I drop to my knees beside Anna and look toward the cliff’s edge. A man stands there—narrow and angry like a scarecrow. He holds a walking stick, and he is shouting something down at us.
“What’s he saying?”
“I don’t know,” Anna responds. She reaches over our heads to a hatch in the ceiling and props it open. “Thomas, can you tell what he’s saying?”
Thomas leans down, his face red and worried in the hatch. “He says stop or he’ll shoot. What with, I can’t tell—unless that walking stick isn’t a walking stick.” Thomas’s face tightens as he draws on the reins. The horse slows.

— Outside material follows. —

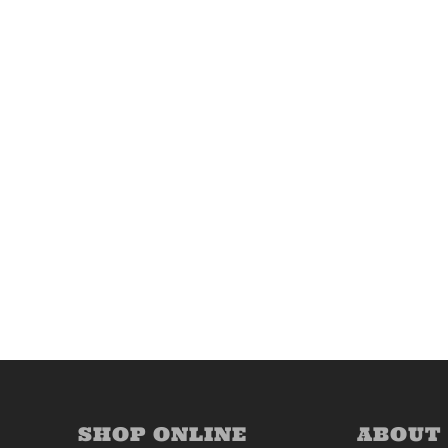
SHOP ONLINE
ABOUT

“You can’t stop. He wants to kill me.”
“Right.” Thomas whips the reins, and the mare picks up her pace. The carriage lurches down the road. “Another fifty feet, and we’ll be behind a bend, out of the line of fire.”
Thomas suddenly grimaces, and a second later I hear the profound boom of a rifle shot.
Thomas slumps forward onto the roof of the hansom, his eyes bulging and his cheeks swollen. The carriage veers toward the precipice.
“Look out!” I shout.
The sound rouses Thomas, and he looks up, tugging at the reins to bring the horse back in line. He grits his teeth, eyes riveted to the road. “I’ve been shot!” His left shoulder is mantled in blood.
I look up to the gunman, seeing him run atop the cliff. “He’s following us!” The man has a tall, knifelike form. He plants his feet and levels his strange rifle, and a gray puff of smoke comes from it. I yank my head back from the window, and a bullet ricochets off the metal sill and careens past my ear to punch through the compartment and clip the horse’s haunch.
The mare panics, rushing away at full gallop. Thomas grips the reins in both hands and struggles to stay upright. His eyes flutter with pain. He swoons.
I reach up through the hatch and grip Thomas’s shirt, managing to hold him in the seat.
“The horse is loose!” Anna shouts, pointing to the reins that flap furiously beside the cab. “It’ll run us into the river!”
“Reach up through here and hold Thomas. I’ll try to get control.”
Anna extends her arm through the hatch and grabs Thomas’s shirt. As soon as she has a solid hold, I let go of him and lunge for the carriage door.